We all know that Eminem would do numbers if he rapped “gaga googoo” for 60 minutes. The truth is that the album would be a lot more acceptable as is if it sounded like music that Marshall genuinely wanted to make. Instead, his Rolling Stone interview offers some insight into how the giant machine behind him has started making chess moves for him. That confusing appearance on ESPN? The unfortunate pairing with Call of Duty? That ridiculous online game with missions that consist of sharing links to Eminem’s music on social media? No, not forced at all.

It used to be that Eminem’s music generated it’s own marketing – marital issues, gun problems, court dates, constant disses - that stemmed from the genre-shifting music itself. Now the buzz has nothing to do with the music, and that’s part of the problem. Em is at the point in his career where too many people count on him to deliver.
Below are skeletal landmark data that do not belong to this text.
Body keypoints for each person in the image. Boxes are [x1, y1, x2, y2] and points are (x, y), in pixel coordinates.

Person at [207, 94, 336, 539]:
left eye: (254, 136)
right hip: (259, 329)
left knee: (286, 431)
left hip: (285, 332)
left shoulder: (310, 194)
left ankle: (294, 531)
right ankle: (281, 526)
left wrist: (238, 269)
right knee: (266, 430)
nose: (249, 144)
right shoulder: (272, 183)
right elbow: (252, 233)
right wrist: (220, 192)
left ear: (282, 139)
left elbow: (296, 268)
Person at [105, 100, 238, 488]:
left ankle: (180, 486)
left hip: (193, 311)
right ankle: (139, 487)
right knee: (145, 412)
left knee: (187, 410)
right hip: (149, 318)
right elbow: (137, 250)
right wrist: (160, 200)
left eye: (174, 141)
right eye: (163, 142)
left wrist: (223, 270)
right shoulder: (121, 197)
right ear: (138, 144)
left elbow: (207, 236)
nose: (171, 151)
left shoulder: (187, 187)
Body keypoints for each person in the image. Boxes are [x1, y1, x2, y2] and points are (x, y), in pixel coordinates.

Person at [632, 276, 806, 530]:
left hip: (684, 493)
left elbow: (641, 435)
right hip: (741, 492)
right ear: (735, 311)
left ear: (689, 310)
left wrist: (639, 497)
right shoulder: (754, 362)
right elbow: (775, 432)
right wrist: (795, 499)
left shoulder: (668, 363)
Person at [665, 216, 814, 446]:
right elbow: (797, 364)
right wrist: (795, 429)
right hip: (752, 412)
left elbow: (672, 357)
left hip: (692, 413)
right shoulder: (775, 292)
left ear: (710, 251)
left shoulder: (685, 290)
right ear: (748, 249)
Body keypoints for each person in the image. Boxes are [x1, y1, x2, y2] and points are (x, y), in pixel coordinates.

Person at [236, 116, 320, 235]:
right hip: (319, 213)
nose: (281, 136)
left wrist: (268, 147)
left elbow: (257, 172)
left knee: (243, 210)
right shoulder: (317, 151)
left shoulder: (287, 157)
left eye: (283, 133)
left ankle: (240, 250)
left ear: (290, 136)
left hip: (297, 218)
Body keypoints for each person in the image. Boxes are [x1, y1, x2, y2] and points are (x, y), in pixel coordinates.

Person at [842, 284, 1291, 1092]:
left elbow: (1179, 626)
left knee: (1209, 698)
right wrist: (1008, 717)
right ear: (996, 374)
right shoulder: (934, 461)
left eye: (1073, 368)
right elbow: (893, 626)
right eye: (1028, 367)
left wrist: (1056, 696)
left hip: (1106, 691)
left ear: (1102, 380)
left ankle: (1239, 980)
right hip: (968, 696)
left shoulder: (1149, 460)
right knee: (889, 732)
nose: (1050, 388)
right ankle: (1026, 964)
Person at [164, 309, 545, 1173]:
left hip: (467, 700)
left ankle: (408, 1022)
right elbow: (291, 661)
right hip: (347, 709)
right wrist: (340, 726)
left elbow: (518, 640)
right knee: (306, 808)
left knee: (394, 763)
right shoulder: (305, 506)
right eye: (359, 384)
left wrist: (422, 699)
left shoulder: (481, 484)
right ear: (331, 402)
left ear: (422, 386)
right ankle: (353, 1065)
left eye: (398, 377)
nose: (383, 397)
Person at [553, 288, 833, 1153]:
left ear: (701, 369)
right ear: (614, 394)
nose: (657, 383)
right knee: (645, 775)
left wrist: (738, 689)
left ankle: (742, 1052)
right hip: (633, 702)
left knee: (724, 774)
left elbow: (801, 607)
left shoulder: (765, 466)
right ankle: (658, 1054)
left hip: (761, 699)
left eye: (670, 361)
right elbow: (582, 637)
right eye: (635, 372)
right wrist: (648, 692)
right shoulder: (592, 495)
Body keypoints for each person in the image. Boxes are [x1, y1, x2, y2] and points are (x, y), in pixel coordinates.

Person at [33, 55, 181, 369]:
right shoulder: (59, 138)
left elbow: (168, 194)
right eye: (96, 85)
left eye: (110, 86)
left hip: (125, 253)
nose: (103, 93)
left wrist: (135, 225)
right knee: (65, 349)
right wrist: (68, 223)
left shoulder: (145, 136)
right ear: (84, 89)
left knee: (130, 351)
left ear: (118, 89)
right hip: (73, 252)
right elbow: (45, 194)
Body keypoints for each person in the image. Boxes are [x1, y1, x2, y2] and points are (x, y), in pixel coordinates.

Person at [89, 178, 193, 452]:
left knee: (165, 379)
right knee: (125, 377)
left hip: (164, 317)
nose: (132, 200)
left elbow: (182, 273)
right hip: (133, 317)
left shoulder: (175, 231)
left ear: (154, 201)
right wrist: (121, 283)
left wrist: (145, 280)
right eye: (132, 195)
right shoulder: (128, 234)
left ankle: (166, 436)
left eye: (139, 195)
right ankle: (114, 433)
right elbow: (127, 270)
He needs his 'Monster,' he must have his grating Skylar Grey, and as different as 'TMMLP 2' is from his last album, it's still shooting for that gigantic success rate, sales wise.

Mathers has said that he will no longer answer questions about his daughter and mother in interviews because everything that needs to be known was said in 'Headlights.' It’s shockingly refreshing to hear an artist tell the media – who often exploit his – that all they need to know is in the music, not the marketing. Remember that when you listen to the album. Close your eyes, go for a walk, feel the harsh frigid air slipping into any allowance that your winter clothes permit. Remember that the frosty Marshall is still here to soundtrack your evil deeds. He's retained his ability to pen great choruses and bridges, and his writing is sharp as a tack, but where does the music begin to suffer from the crippling technicality? Will we ever get more in-depth, personal tales like 'Headlights,' or will Eminem's imagination continue to present multiple personalities to the audience? It feels like the real Marshall Mathers doesn't have much left to say.